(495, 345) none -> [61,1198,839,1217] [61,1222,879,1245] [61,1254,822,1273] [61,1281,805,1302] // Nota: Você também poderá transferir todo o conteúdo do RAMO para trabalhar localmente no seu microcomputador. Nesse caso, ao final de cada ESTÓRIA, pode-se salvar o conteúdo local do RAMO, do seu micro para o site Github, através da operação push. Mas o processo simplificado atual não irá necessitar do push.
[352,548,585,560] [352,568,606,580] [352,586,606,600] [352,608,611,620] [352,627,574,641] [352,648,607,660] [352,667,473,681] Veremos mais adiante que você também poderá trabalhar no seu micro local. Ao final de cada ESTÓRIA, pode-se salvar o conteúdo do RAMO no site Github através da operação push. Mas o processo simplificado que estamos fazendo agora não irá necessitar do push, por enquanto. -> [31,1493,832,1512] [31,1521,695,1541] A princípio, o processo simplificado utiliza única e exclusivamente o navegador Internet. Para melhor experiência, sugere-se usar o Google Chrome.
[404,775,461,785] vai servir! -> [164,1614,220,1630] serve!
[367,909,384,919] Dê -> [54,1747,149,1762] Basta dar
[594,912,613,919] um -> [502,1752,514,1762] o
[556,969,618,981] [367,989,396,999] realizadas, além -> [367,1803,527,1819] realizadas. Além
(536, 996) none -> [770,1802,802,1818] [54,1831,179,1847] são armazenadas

* What the task asks
Which lines of the data include the word "none"? Copy each one.

* Result
(495, 345) none -> [61,1198,839,1217] [61,1222,879,1245] [61,1254,822,1273] [61,1281,805,1302] // Nota: Você também poderá transferir todo o conteúdo do RAMO para trabalhar localmente no seu microcomputador. Nesse caso, ao final de cada ESTÓRIA, pode-se salvar o conteúdo local do RAMO, do seu micro para o site Github, através da operação push. Mas o processo simplificado atual não irá necessitar do push.
(536, 996) none -> [770,1802,802,1818] [54,1831,179,1847] são armazenadas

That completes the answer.